■ Source material
======
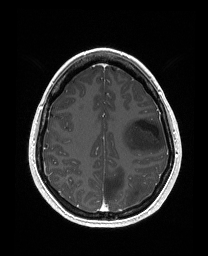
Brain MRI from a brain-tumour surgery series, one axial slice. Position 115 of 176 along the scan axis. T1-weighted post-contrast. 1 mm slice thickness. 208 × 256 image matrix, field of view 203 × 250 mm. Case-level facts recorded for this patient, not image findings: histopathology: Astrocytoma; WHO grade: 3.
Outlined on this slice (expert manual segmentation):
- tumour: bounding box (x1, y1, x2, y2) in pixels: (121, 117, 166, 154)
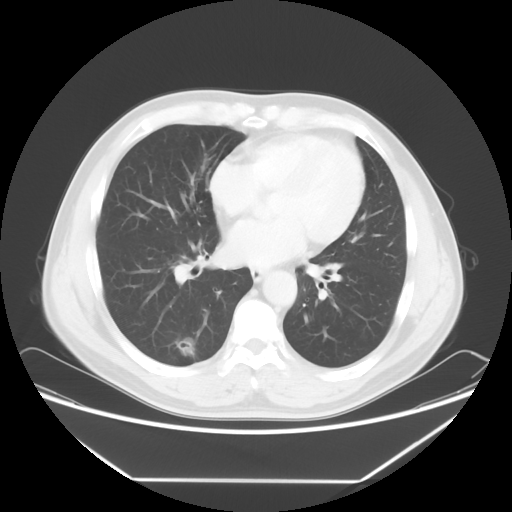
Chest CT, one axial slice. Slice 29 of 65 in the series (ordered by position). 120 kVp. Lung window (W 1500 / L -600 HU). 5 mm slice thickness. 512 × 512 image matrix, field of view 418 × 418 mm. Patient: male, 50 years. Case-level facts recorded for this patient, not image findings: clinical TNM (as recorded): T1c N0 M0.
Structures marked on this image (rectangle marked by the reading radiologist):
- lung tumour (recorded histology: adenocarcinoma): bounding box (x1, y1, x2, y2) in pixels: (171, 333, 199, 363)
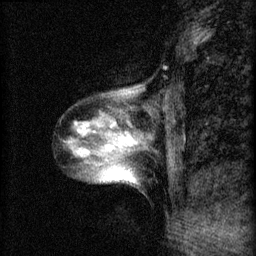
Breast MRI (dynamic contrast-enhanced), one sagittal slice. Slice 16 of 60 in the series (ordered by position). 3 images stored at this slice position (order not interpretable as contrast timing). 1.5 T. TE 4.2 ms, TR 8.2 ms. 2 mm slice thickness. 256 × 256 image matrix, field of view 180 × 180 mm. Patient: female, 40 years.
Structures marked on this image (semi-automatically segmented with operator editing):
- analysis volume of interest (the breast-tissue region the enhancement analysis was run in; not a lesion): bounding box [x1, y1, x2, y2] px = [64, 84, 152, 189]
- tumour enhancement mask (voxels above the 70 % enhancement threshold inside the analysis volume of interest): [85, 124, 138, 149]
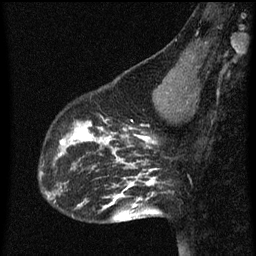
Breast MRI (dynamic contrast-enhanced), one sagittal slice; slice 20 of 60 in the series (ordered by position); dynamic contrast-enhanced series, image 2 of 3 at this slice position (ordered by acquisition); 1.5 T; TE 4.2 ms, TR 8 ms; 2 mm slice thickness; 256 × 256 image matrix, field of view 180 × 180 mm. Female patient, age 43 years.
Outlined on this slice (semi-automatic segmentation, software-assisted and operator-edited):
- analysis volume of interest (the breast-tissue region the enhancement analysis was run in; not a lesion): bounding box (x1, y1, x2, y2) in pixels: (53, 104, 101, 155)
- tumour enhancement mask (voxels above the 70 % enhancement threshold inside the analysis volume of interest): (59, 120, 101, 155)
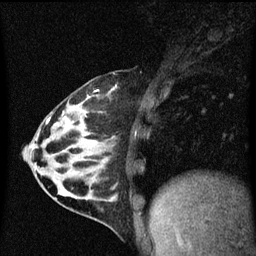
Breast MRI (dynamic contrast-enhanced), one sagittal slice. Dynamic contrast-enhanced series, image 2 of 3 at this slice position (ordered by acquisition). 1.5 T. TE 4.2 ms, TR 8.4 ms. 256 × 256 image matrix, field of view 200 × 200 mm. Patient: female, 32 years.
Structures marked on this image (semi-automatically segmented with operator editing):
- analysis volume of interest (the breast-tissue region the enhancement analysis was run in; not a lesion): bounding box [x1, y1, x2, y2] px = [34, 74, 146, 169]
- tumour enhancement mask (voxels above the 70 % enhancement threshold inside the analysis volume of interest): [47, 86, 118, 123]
======
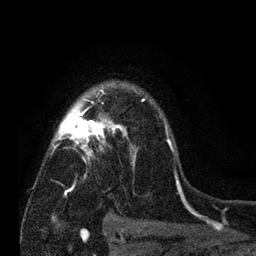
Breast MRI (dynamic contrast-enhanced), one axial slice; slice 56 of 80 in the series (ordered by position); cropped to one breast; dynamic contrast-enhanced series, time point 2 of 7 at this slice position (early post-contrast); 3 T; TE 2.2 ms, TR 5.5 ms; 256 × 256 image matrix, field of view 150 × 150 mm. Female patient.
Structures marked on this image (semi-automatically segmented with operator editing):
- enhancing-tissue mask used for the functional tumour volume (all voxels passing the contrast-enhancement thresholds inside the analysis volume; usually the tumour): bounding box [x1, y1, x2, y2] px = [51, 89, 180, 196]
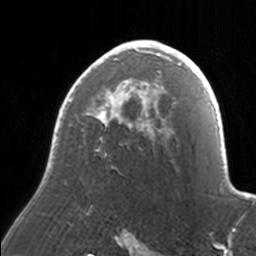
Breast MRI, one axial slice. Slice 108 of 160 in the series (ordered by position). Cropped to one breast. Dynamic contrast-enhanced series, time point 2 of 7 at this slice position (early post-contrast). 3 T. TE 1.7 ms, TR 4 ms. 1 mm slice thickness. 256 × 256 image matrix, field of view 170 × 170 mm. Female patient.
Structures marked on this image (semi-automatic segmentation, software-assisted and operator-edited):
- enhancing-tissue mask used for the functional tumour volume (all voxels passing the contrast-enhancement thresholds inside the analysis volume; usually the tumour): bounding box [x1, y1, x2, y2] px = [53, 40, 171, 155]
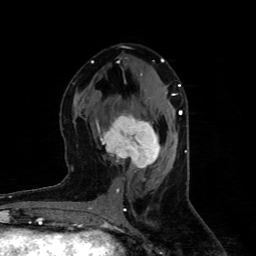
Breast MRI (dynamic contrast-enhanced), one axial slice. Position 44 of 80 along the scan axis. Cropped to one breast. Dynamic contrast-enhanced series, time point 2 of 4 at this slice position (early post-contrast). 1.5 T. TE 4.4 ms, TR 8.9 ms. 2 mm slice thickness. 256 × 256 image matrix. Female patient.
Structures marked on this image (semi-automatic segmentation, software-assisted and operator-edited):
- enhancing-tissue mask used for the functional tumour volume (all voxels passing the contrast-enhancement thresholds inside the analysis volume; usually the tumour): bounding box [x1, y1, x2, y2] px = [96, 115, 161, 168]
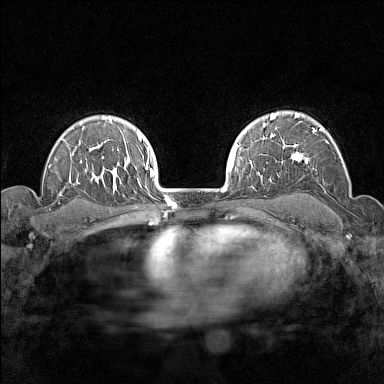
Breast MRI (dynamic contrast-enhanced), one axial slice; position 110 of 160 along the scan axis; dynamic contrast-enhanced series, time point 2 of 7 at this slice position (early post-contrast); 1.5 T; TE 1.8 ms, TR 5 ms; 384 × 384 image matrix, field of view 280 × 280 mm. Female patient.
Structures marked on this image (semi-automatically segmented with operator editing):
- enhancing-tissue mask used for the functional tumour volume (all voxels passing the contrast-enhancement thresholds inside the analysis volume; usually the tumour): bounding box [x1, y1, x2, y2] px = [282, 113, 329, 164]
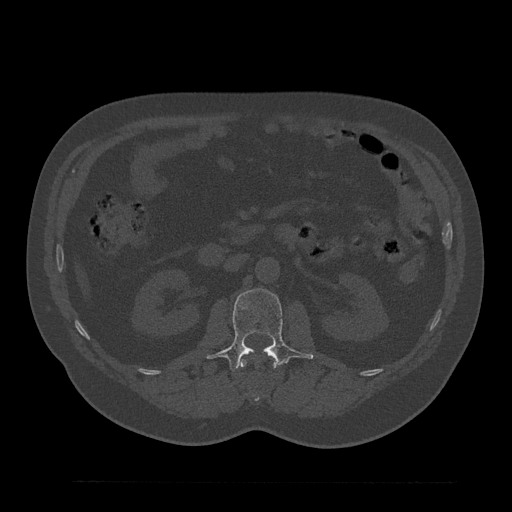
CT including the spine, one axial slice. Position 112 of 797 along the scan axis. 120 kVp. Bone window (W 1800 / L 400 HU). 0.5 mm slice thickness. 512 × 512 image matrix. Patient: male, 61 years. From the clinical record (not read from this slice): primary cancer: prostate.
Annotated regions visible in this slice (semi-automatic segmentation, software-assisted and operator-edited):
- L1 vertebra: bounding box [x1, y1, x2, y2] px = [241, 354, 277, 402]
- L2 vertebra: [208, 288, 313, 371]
======
■ Task prompt
Once the line with "Brain MRI from" is found above, transcribe each line from it through the line with "- lung tumour", exactly, and omit the pictures.

■ Solved problem
Brain MRI from a brain-tumour surgery series, one axial slice. Position 115 of 176 along the scan axis. T1-weighted post-contrast. 1 mm slice thickness. 208 × 256 image matrix, field of view 203 × 250 mm. Case-level facts recorded for this patient, not image findings: histopathology: Astrocytoma; WHO grade: 3.
Outlined on this slice (expert manual segmentation):
- tumour: bounding box (x1, y1, x2, y2) in pixels: (121, 117, 166, 154)
Chest CT, one axial slice. Slice 29 of 65 in the series (ordered by position). 120 kVp. Lung window (W 1500 / L -600 HU). 5 mm slice thickness. 512 × 512 image matrix, field of view 418 × 418 mm. Patient: male, 50 years. Case-level facts recorded for this patient, not image findings: clinical TNM (as recorded): T1c N0 M0.
Structures marked on this image (rectangle marked by the reading radiologist):
- lung tumour (recorded histology: adenocarcinoma): bounding box (x1, y1, x2, y2) in pixels: (171, 333, 199, 363)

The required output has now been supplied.